= Distance Education Learning Environments Survey =

The Distance Education Learning Environments Survey (DELES) is a psychosocial learning environment survey designed specifically to measure college and university distance education learning environments. The DELES was developed in 2003.

The DELES was designed to measure students' perceptions of their distance education social environment through six scales:
1. Instructor Support (Scale I, consisting of 8 items), (e.g. The instructor responds promptly to my questions).
2. Student Interaction and Collaboration (Scale II, consisting of 6 items), (e.g. I collaborate with other students in the class).
3. Personal Relevance (Scale III, consisting of 7 items), (e.g. I can relate what I learn to my life outside of university).
4. Authentic Learning (Scale IV, consisting of 5 items), (e.g. I work on assignments that deal with real-world information).
5. Active Learning (Scale V, consisting of 3 items), (e.g. I explore my own strategies for learning).
6. Student Autonomy (Scale VI, consisting of 5 items), (e.g. I play an important role in my learning.

An additional eight-item scale of student affect (psychology), designated the Enjoyment scale, was included in the original DELES. An example item in this seventh scale reads, "I enjoy studying by distance education."

The 42 DELES items have response value options of: Never, Seldom, Sometimes, Often, and Always.

The DELES focuses on students' perceptions of the learning environment to the exclusion of technical factors such as Internet connectivity or learning platform as found in other distance education learning environment instruments.

==Applications of the DELES==

The DELES has been utilized in the United States to compare social work students' perceptions of their learning environments in a face-to-face class, a blended learning (hybrid) class, and an asynchronous learning distance education version of the same class. It has also been translated into Chinese and used to identify motivation of Taiwanese adult distance education learners. The DELES has been translated into Arabic and used to determine undergraduate students' perceptions of blended learning in the Arab Open University-Bahrain Branch. The DELES has also been translated into Turkish and used to study Turkish online learning environments—this version is referred to as the Turkish DELES (TR-DELES). A Spanish version, referred to as the Spanish DELES (Sp-DELES), has been validated and utilized with Spanish students. A Portuguese version of the DELES was developed and administered in 2009.
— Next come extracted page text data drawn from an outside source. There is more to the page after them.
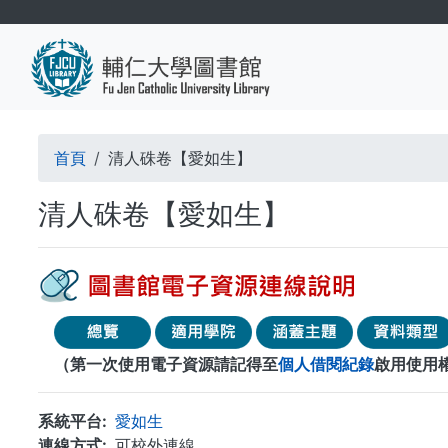
移
至
主
內
容
導
首頁
清人硃卷【愛如生】
航
清人硃卷【愛如生】
連
結
（第一次使用電子資源請記得至
個人借閱紀錄
啟用使用
系統平台
愛如生
連線方式
可校外連線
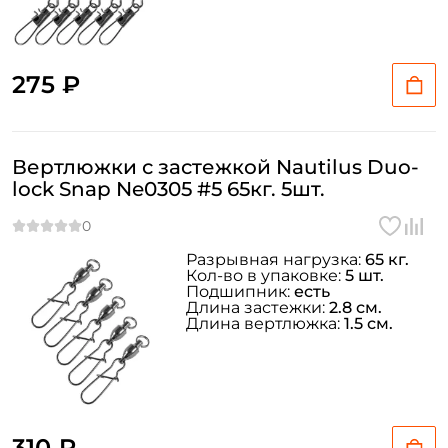
275 ₽
Вертлюжки с застежкой Nautilus Duo-
lock Snap Ne0305 #5 65кг. 5шт.
Разрывная нагрузка:
65 кг.
Кол-во в упаковке:
5 шт.
Подшипник:
есть
Длина застежки:
2.8 см.
Длина вертлюжка:
1.5 см.
310 ₽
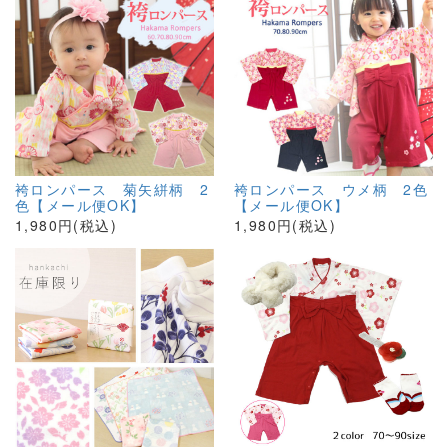
袴ロンパース 菊矢絣柄 2
袴ロンパース ウメ柄 2色
色【メール便OK】
【メール便OK】
1,980円(税込)
1,980円(税込)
==Significance of the DELES==

The DELES is significant in the realm of post-secondary distance education because it was the first instrument available to seek associations between the psychosocial learning environment and student satisfaction with their distance education class.

By statistically measuring associations between the six DELES scales and the scale of "Enjoyment", researchers have been able to determine that Personal Relevance is the strongest positive and statistically significant contributor to student satisfaction in distance education in one setting. The Turkish DELES (TR-DELES) researchers discovered that, with their population, student satisfaction was more closely aligned statistically with Instructor Support. Conversely, the Spanish determined, with the Spanish DELES (Sp-DELES), that Active Learning and Autonomy are most influential on distance education student satisfaction. With the Portuguese version of the DELES it was determined that Student Interaction and Collaboration was most closely aligned with student satisfaction in Education courses.
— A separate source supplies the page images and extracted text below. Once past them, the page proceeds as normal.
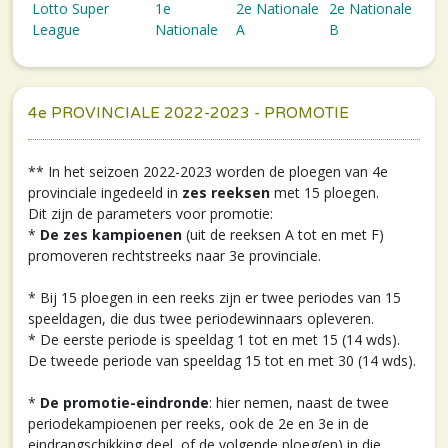
Lotto Super
1e
2e Nationale
2e Nationale
League
Nationale
A
B
4e PROVINCIALE 2022-2023 - PROMOTIE
** In het seizoen 2022-2023 worden de ploegen van 4e
provinciale ingedeeld in
zes reeksen
met 15 ploegen.
Dit zijn de parameters voor promotie:
*
De zes kampioenen
(uit de reeksen A tot en met F)
promoveren rechtstreeks naar 3e provinciale.
* Bij 15 ploegen in een reeks zijn er twee periodes van 15
speeldagen, die dus twee periodewinnaars opleveren.
* De eerste periode is speeldag 1 tot en met 15 (14 wds).
De tweede periode van speeldag 15 tot en met 30 (14 wds).
*
De promotie-eindronde
: hier nemen, naast de twee
periodekampioenen per reeks, ook de 2e en 3e in de
eindrangschikking deel, of de volgende ploeg(en) in die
The DELES has consistently held up well in terms of validity and reliability in 27 independent studies, including studies where the DELES has been translated into Mandarin, Turkish, Arabic and Spanish. It has been modified for use in Malaysia and Palestine.

==Forms==
In addition to aiding researchers in associating psychosocial aspects with student satisfaction, the DELES has three forms. The same scales are used and the items are parallel; however, the wording is slightly different:
- Actual form – This is the original DELES used to determine what students perceive during a class. An item would read: "In this class the instructor responds promptly."
- Preferred form – This version is used to capture what students would like their distance learning class to be like. The same item would read: "In this class I would prefer the instructor to respond promptly."
- Instructor form – This version is used to capture the instructor’s perception of their class. The same item would read: "In my class I respond promptly."

Results can be studied in various ways to gain an in-depth picture of the psychosocial nature of a given distance education learning environment. For instance, the instructor's perspective can be compared to those of the students to see how closely they are aligned or not aligned. Or, the Preferred form can be administered as a pre-test and the Actual form as a post-test and the results analysed for differences and changes.